Making it slowly crawl upwards.
It is my goal to always improve my statistics, by slowly increasing the amount of writing, I will be giving myself a stamina-boost over time. But it’ll be so gradual that the WPM-speed should be increasing with it. Making me able to write more in less over time. And I am talking about by day maybe 100. As it is I have added Touch Typing to my scheduled enhancements. (I might increase the Target of the day to WordsPerDay+500 to get a faster increment in daily words required. If I am to reach the 1333 goal for nanowrimo… Alternatively, I could just ignore the target in the spreadsheet and write with the nanowrimo goal in stead. I kinda like that idea better, it would force the wpd up, at a slightly faster rate.)
Looking forwards to actually making real headway with that. As it is, I am doing somewhat similar things to what touch typing wants you to do. While there are no “proper” spots for my current writing technique, it has been serving me up until now. But I am in need of something faster, and I’ve heard that touch typing can help.

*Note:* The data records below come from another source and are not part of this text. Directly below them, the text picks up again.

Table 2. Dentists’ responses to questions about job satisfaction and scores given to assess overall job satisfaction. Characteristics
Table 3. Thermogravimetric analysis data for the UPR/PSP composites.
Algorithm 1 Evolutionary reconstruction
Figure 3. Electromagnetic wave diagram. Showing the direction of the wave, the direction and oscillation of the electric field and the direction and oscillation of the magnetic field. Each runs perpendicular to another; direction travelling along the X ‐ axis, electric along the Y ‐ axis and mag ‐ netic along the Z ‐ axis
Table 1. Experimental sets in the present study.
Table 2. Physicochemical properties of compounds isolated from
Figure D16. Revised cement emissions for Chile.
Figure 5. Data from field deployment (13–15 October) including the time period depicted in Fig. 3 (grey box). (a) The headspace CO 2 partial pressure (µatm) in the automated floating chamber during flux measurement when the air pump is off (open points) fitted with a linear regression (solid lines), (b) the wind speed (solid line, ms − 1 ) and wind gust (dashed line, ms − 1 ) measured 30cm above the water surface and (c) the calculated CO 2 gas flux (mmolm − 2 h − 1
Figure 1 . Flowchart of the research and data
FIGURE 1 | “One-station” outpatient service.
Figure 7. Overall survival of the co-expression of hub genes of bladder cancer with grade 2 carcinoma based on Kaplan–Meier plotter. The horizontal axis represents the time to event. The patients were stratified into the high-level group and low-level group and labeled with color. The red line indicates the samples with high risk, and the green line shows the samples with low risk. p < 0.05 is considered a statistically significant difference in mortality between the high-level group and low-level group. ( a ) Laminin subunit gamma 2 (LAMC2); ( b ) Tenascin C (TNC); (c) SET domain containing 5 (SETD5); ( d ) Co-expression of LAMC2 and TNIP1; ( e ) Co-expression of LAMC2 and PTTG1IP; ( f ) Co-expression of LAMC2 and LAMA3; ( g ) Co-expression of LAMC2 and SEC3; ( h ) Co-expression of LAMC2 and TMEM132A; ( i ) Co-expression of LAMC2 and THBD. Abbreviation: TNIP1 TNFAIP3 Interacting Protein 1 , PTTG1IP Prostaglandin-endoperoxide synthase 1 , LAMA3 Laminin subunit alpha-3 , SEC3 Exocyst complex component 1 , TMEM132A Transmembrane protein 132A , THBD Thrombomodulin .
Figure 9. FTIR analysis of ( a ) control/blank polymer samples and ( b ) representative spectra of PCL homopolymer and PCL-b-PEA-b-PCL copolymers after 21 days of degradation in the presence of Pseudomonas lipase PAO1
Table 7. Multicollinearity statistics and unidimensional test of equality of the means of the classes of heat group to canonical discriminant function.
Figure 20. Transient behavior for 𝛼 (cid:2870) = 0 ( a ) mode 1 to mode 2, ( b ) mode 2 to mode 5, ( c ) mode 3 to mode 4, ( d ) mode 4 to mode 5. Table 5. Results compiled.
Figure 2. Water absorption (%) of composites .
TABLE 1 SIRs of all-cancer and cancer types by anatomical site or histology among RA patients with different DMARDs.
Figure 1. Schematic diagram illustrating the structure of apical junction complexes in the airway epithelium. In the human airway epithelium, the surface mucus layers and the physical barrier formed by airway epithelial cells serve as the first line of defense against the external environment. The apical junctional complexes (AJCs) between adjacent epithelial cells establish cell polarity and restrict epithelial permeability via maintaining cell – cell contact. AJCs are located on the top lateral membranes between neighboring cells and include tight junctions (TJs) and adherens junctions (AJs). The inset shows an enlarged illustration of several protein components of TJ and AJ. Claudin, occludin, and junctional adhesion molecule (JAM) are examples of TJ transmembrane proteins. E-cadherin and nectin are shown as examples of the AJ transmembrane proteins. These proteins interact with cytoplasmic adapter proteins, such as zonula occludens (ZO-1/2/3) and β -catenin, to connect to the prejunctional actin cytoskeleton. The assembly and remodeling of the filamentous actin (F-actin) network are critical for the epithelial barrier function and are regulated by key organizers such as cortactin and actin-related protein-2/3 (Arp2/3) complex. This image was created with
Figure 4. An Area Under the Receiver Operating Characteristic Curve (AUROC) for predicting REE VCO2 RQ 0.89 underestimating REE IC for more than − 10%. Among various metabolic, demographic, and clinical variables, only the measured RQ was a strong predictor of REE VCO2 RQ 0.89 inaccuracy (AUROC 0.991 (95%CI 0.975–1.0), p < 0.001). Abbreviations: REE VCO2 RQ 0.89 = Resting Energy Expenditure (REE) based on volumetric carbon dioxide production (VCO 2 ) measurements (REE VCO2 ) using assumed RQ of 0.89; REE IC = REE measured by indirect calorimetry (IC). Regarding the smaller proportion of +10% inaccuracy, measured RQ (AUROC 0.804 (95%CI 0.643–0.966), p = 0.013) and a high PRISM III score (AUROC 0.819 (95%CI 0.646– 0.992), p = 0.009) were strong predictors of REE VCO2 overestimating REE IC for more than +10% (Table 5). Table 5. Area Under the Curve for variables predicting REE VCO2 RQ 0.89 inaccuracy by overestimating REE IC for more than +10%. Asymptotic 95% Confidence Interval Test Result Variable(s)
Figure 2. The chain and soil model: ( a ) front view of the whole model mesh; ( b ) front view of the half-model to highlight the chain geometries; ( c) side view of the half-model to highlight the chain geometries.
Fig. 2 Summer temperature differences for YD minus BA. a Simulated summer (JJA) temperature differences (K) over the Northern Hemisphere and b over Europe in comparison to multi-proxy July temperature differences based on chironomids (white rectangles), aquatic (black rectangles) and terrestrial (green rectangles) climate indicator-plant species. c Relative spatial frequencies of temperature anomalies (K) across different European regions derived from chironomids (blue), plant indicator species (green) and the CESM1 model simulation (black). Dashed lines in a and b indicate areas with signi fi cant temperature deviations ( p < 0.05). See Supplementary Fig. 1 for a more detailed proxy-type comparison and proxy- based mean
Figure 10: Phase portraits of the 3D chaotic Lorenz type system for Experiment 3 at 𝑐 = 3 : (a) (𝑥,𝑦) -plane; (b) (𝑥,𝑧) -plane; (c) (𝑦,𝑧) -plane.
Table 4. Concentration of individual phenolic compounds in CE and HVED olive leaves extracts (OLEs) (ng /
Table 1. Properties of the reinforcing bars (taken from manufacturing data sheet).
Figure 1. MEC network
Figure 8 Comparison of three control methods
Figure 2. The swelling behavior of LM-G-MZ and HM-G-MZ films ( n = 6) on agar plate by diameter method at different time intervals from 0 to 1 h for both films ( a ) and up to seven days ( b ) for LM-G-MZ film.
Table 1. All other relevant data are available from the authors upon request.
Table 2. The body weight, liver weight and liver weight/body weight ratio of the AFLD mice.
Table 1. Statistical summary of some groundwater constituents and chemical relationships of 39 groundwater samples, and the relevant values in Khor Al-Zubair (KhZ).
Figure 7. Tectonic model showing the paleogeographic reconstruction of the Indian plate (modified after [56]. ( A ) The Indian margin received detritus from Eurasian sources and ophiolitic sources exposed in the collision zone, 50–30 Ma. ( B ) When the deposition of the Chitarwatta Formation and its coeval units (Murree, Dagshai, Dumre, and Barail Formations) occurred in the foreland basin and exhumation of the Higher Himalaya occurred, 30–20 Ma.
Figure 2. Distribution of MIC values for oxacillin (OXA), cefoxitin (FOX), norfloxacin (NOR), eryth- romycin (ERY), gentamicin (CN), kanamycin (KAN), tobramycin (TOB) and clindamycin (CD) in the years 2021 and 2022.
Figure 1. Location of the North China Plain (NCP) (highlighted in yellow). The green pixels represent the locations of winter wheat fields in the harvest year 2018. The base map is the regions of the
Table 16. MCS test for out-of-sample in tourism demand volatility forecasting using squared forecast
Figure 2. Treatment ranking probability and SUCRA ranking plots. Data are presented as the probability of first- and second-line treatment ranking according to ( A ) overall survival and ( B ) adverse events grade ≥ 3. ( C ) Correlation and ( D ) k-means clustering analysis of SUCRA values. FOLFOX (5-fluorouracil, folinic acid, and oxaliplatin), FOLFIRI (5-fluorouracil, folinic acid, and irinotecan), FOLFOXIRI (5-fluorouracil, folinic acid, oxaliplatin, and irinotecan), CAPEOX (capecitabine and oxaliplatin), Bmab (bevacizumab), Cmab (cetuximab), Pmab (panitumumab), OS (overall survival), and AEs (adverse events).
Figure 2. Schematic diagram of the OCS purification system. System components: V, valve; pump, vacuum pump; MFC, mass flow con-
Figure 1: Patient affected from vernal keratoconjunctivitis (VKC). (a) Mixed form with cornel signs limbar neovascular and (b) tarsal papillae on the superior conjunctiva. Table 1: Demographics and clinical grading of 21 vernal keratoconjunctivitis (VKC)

That said, I’ve looked into the dvorak keyboard style before, when doing research for keyboards to buy. I might end up on one someday, but for now, I can do well enough with the tools that are at my disposal. For where I live, money does not yet grow on trees. And a rent one has to pay.
I do intend to partake in Nanowrimo. I mean, it’s the natural step forward from the “My 500 Words Challenge” especially when I already write at 1000 Words Per Day :3
The story of how I wrote the Books::Database comes about on my birthday 2011 or 12, I was at my favourite book store “locally” I noticed that the store had a couple of garbage bags filled with books behind the counter.
I built a database with live search and an input interface, and started entering in data from the sorted books. My sister was working with me, but she used only paper. Even if I ended up spending two hours writing the software, I ended up finishing the registration process before her.
There you go, now you know where my database came from.